After a few years of success, the turn of the ’60s found Cher out of favor and in desperate need of a ht. And what does Cher always do when she needs a hit? Reinvent herself. This time around, she went for a southern soul sound. It would end up being more of a one-night stand than a long-lasting commitment, but the result, the 1969 album 3614 Jackson Highway, is surprisingly good, with her cover of the Box Tops’ Cry Like a Baby standing out as a particular highlight.

6. All I Really Want to Do

 

Cher’s earliest solo albums don’t always make for altogether easy listening, but now and again, things clicked. Her reading of Bob Dylan’s All I Really Want to Do might lack the honeyed charm of the Byrd’s version, but it’s dripping in the same sneery snideness as the original.

5. Bang Bang (My Baby Shot Me Down)

 

Cher’s early albums may have been patchy, but that’s not to say her mid 60’s output wasn’t without merit. On Bang Bang (My Baby Shot Me Down), she piles on the drama with gypsy violins, flamenco guitars, and a powerful vocal that gave the first true hint of the path she’d take after cutting Sonny free from her apron strings. Released in 1966, it peaked at No. 3 in the UK Singles Chart and No. 2 on the Billboard Hot 100, eventually becoming her first solo effort to sell over a million copies.

4. Take Me Home

 

Strangely, Cher never made a very convincing disco diva, even though the genre could almost have been tailor-made for her. Her heart wasn’t in it (according to liveabout.com, she didn’t consider it ‘serious’ music), the material she was given was weak and most of her efforts fell flat. The fabulously funky, occasionally sleazy Take Me Home, on the other hand, soared, peaking at No.2 in the disco charts and earning Cher her first Top 10 pop hit in 5 years.

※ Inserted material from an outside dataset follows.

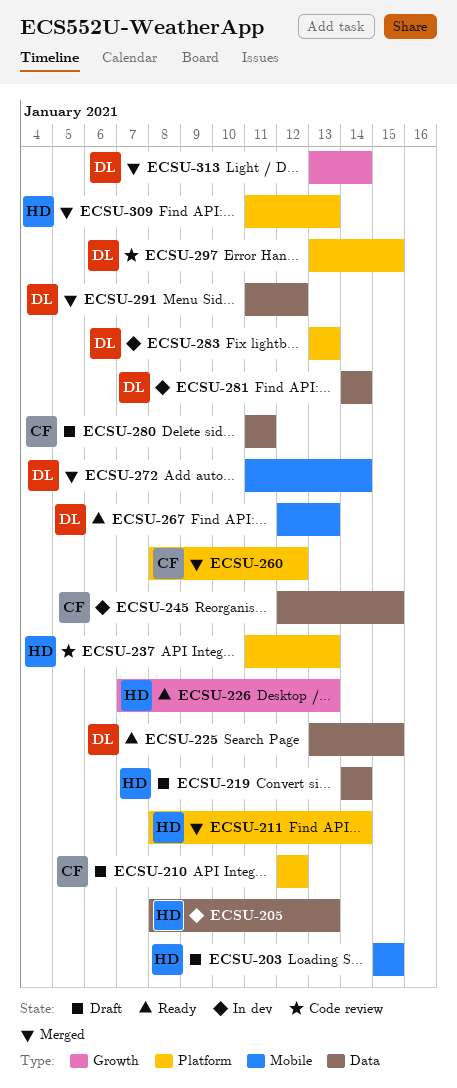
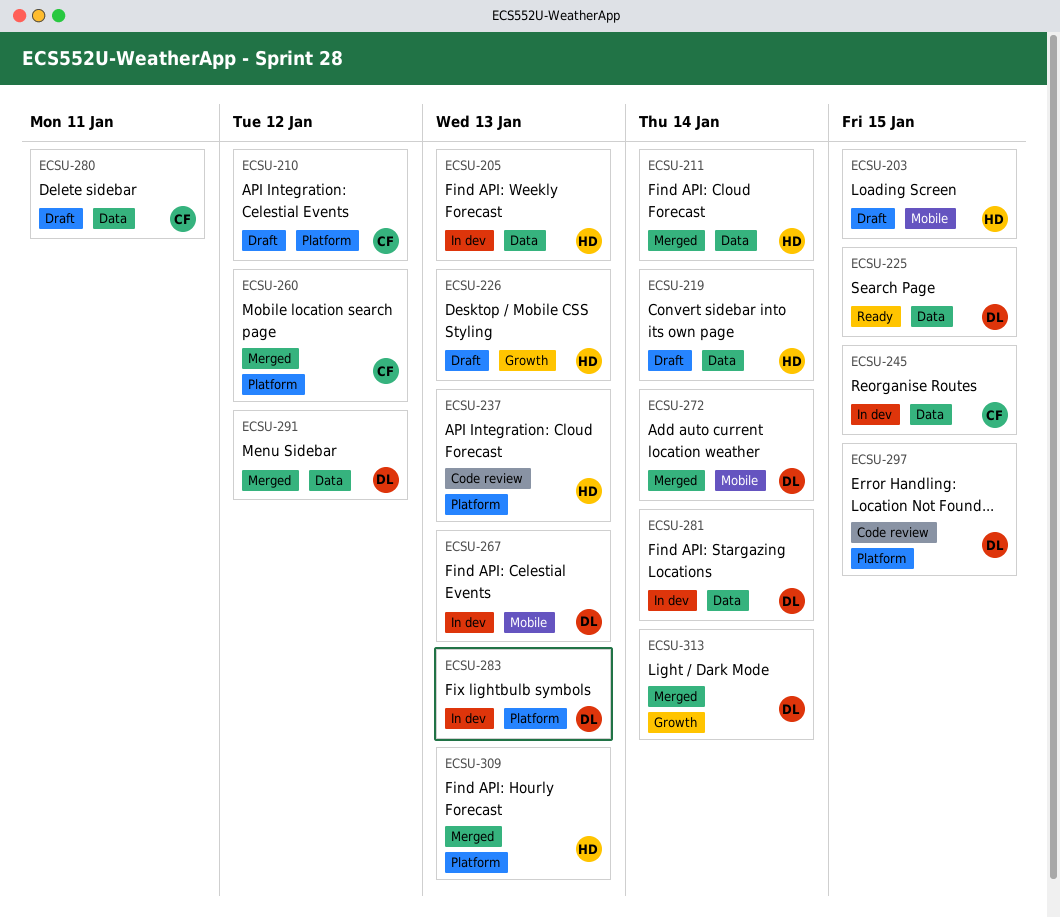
ECSU-211, label: Platform -> Data
ECSU-226, status: Ready -> Draft
ECSU-267, status: Ready -> In dev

3. If I Could Turn Back Time

 

Eighties power ballads could have been invented for Cher. Camp, grandiose, and as subtle as a sledgehammer, they played to her talents and her huge voice perfectly. 1989’s Heart of Stone might be overwhelmed by its slick 80s production, but it’s still got plenty of crackers, including this transcendent version of Diane Warren’s If I Could Turn Back Time. Apparently, Cher hated it at first and Warren had to beg her to release it. Lucky for her she agreed – it peaked at No. 3 in the charts and became Cher’s biggest pop hit in 15 years.

2. Believe

 

By the mid-1990s, Cher was yesterday’s news. But if there’s one thing we should all have learned by now, it’s to never write her off. After teaming up with British producer Mark Taylor, she reinvented herself once again, this time as an electronic dance-pop diva. The result was Believe, a song that combined Brian Higgins’ songwriting talents with a very prominent Auto-Tune audio processor to send Cher to the top of the charts for the first time in 25 years. It won a Grammy award for Best Dance Recording, sold over 11 million copies, and reminded us of exactly why we’d always loved Cher in the first place.

1. Gypsies, Tramps & Thieves

 

Sonny and Cher started life as long-haired hippies bringing the counterculture to the masses. By 1968, most people had met enough genuine hippies not to buy it anymore. Within the space of three years, they went from groovy to heavy. In a last-ditch effort to reclaim their fame, they gave up the folk-rock, switched to light entertainment, and started drifting toward big showstoppers. For Cher, it was a godsend. At heart, she’d always been a Vegas showgirl, and on Gypsies, Tramps and Thieves, she proved it. It became her first No.1 pop hit single, propelled her back into the limelight, and left no one in any doubt that, with Sonny or without him, she was a bona fide star.